* SHORT EXERCISE
Can you set down the lines below word for word, starting with the line that holds "phylum: Arthropoda" and running through the last line, both ends included?

Extracted data entries:
────────

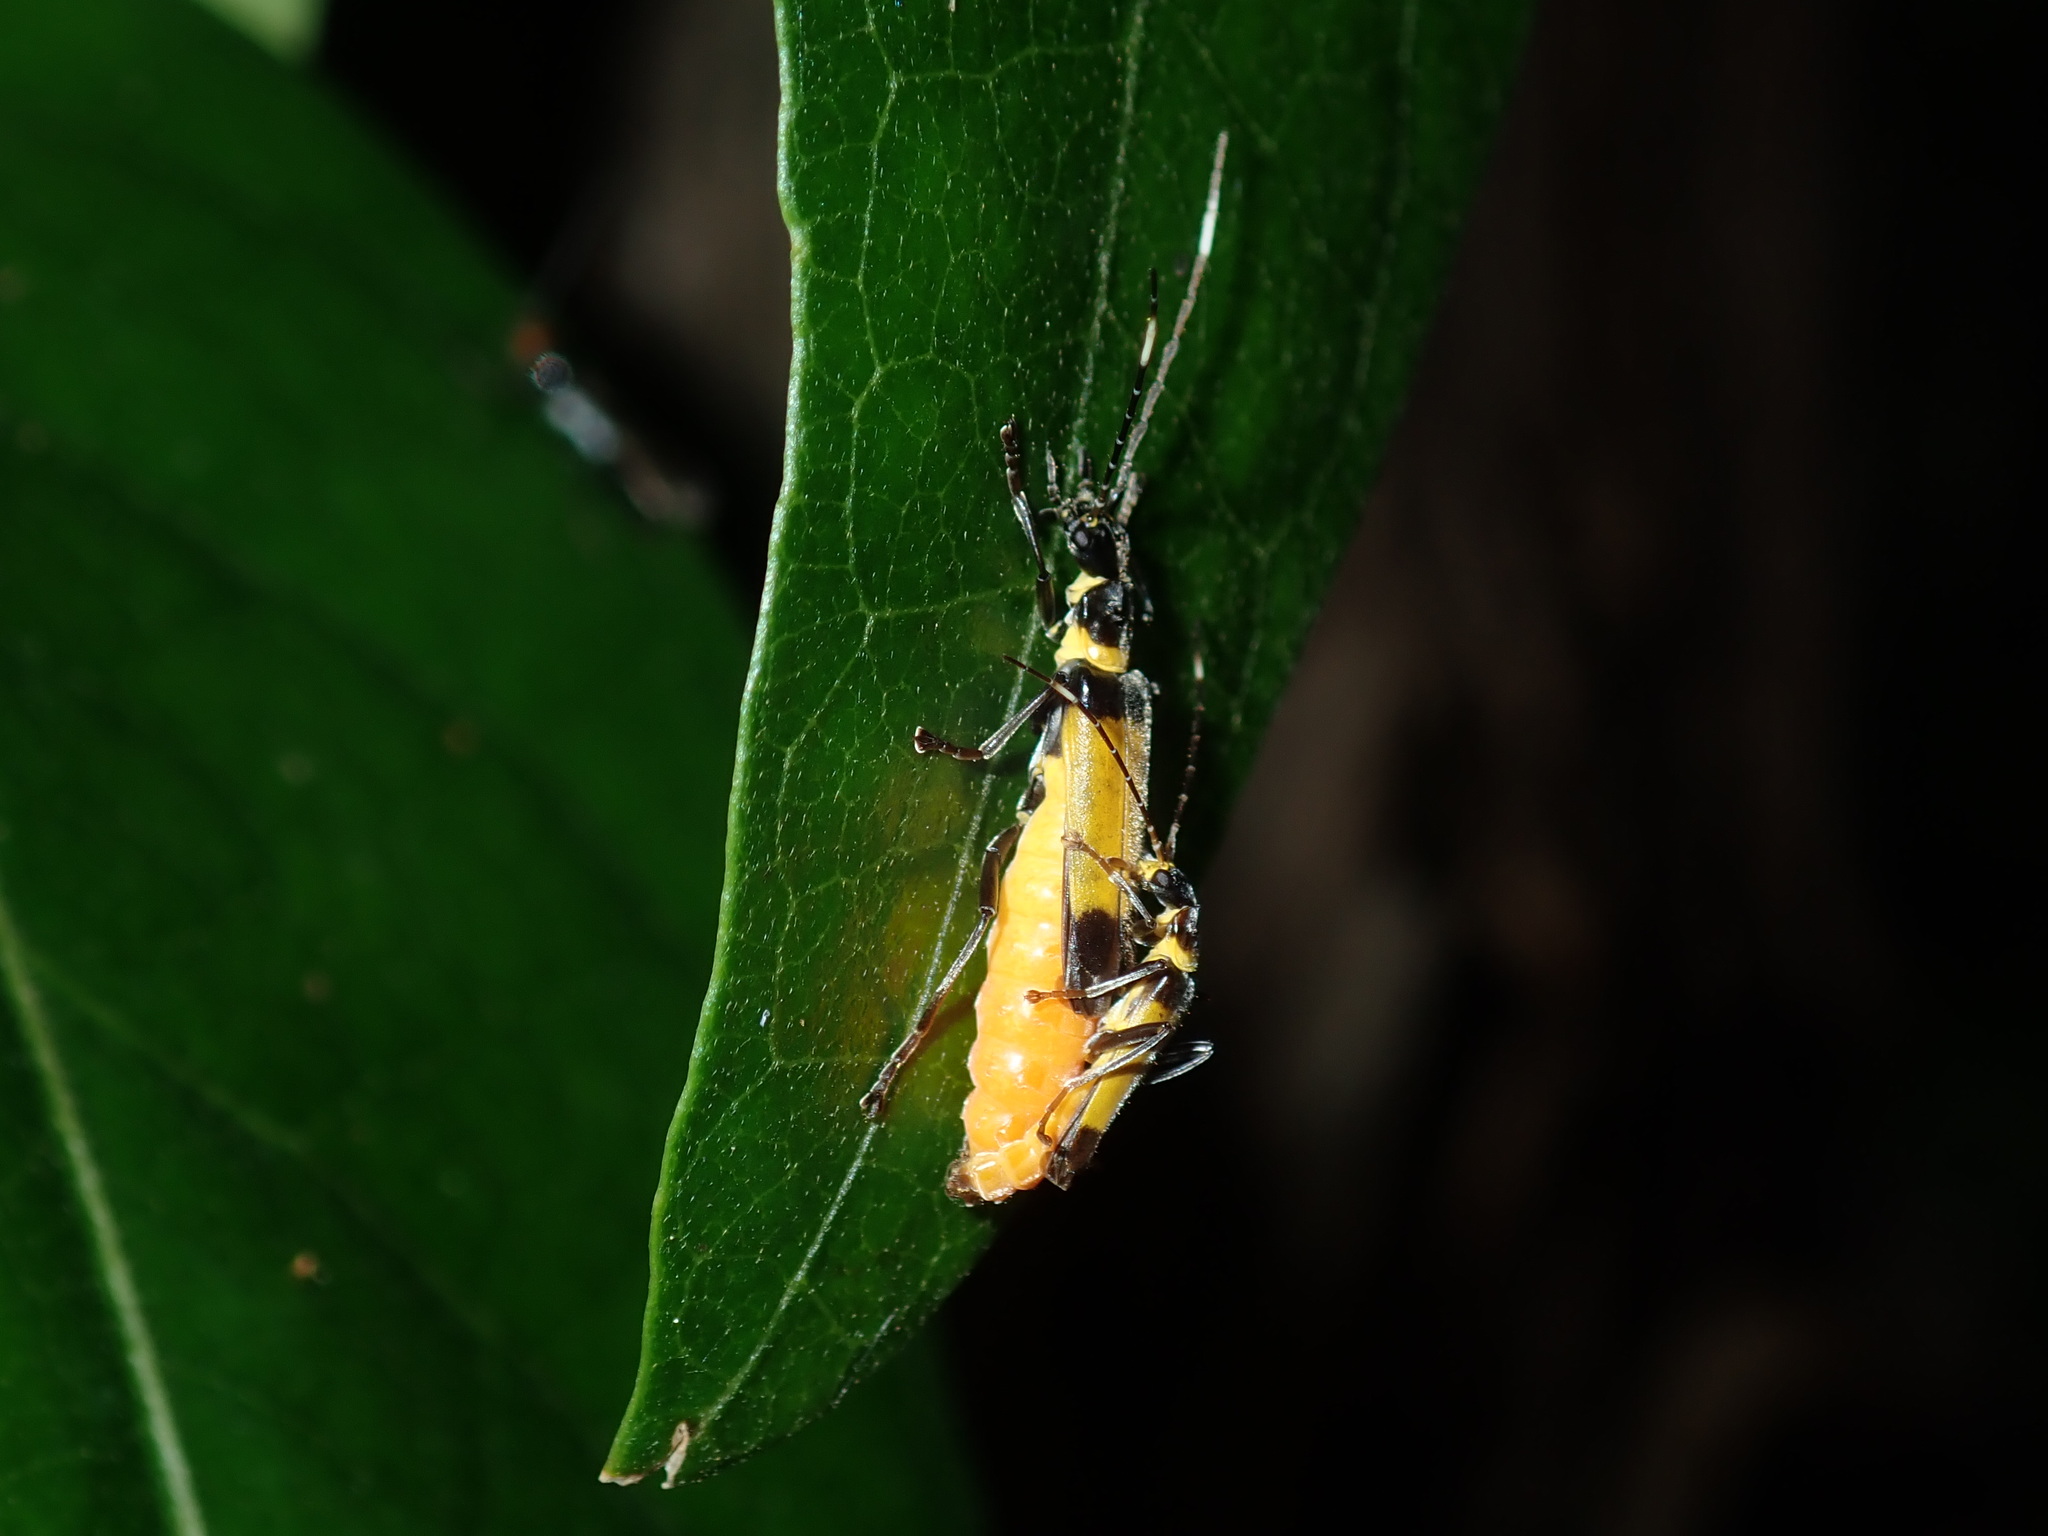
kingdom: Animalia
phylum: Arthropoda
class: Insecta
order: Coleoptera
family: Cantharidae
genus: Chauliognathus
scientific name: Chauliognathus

────────

* SOLVED PROBLEM
phylum: Arthropoda
class: Insecta
order: Coleoptera
family: Cantharidae
genus: Chauliognathus
scientific name: Chauliognathus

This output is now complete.